Document segment =
Anyway you look at it, it's pretty tough in the country right now.
Half the state is being ravaged by bushfires, other parts still battling the affects of a crippling drought - perhaps the worst we've ever seen - while we get more dust storms now than any form of meaningful rain.
It's tough to put food on the table, never mind players on the field, in any code of any sport.
Yep, the ripple effects of drought and natural disaster are being felt on our sporting landscape. There's no two ways about it.
With Oberon pulling back from the Group 10 competition, Westside on the verge of folding in Dubbo and the Cowra Magpies and Bathurst St Pat's both making it pretty clear they're no longer prepared to cough up plenty of coin for players, it's pretty clear right now it's tougher than ever for our sporting codes.
Simply, people's focus is elsewhere. Farms, families, fighting for everything they've got.
And if you ask any Group competition across NSW, they'll tell you it's the same story in their backyard too.
But there's always an exception to any rule. The Woodbridge Cup appears to be that special case right now.
Seemingly, footy is the best way for these clubs, these families and these players, to take their minds of tough times.
And right now, the Cup's focus is firmly on its women's teams - with good reason, too.
Over the course of the first two years of the Western Women's Rugby League premiership, you could bank on the maroon and golds struggling.
It wasn't on the back of a lack of trying. More so a lack of experience.
Wins were tough to come by, while the more physical sides like the Vipers, Goannas and Platypi flexed their muscle and, on the back of a few players with a bit more experience in contact sport, pretty well lapped the Woodbridge girls at every opportunity.

Source data =
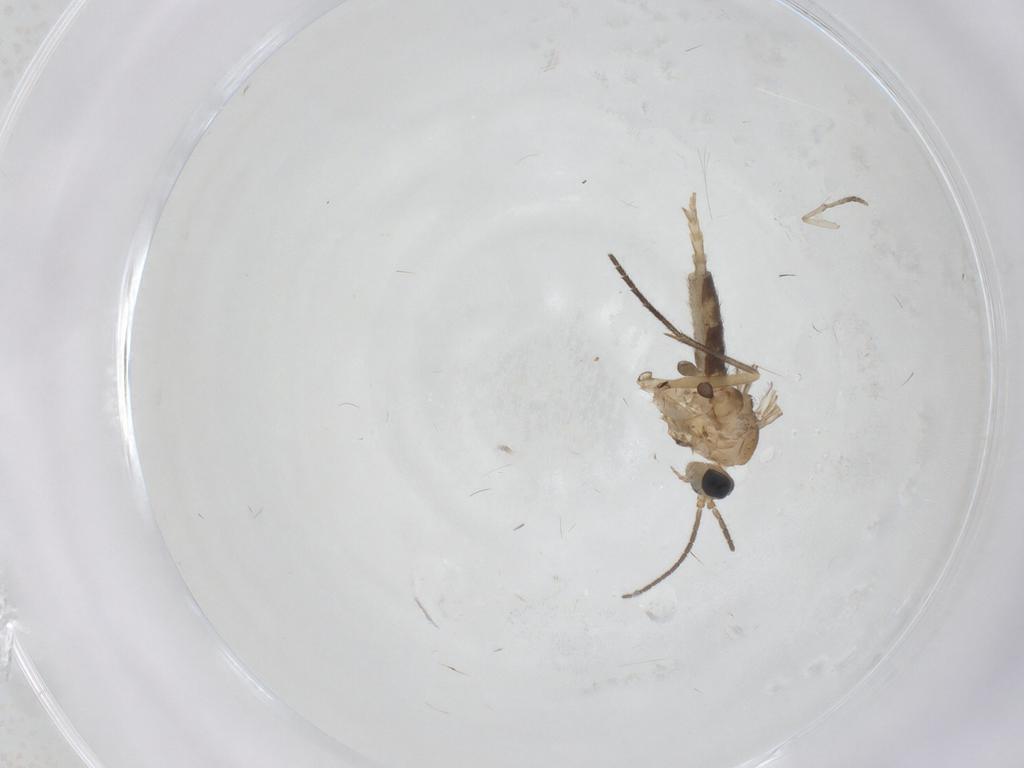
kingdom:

Requirement A = Copy the stretch of the drought and country football article from "Half the state" through "our sporting codes.", word for word.
Requirement B = Give what follows in the drought and country football article, picking up after its last sentence.

Exercise result A =
Half the state is being ravaged by bushfires, other parts still battling the affects of a crippling drought - perhaps the worst we've ever seen - while we get more dust storms now than any form of meaningful rain.
It's tough to put food on the table, never mind players on the field, in any code of any sport.
Yep, the ripple effects of drought and natural disaster are being felt on our sporting landscape. There's no two ways about it.
With Oberon pulling back from the Group 10 competition, Westside on the verge of folding in Dubbo and the Cowra Magpies and Bathurst St Pat's both making it pretty clear they're no longer prepared to cough up plenty of coin for players, it's pretty clear right now it's tougher than ever for our sporting codes.

Exercise result B =
Woodbridge Cup's open outfit has claimed three wins from their five starts this year, including hammering their northern equivalent in the Castlereigh Cougars and smashing Panorama Platypi, last year's grand finalists, on their way to a maiden semi-final berth this weekend at Waratahs Sportsground.
And the most promising thing? They won't be alone.
If the girls wanted to play then we'd get them a game.Woodbridge Cup open's coach Andrew Pull on the challenges his side faces drawing from such a vast area
All four of Woodbridge's sides made the semi-finals in the competition's third installment, with a bumper day expected in Orange on Saturday when the Cup's quartet meets all four Vipers teams across under 13s, under 15s, under 18s and opens finals footy.
Vipers versus Woodbridge - with a number of players crossing over from both sides - it's arguably the WWRL's biggest rivalry.
Woodbridge coach Andrew Pull said the whole club was "really excited and really proud" to have made their way to the finals, which is a massive achievement in itself. But then you consider the logistical challenges the competition faces?
The four sides, drawing on arguably the biggest diaspora of players flung about the region, has come together from as far away as Lake Cargellio, Boorowa, and south of Young. There's players from Trundle to Condobolin and then to Canowindra too.
It's a big area. No, it's a huge area. So when getting the team together in the same place at the same time is a monumental task in itself, what does that make winning?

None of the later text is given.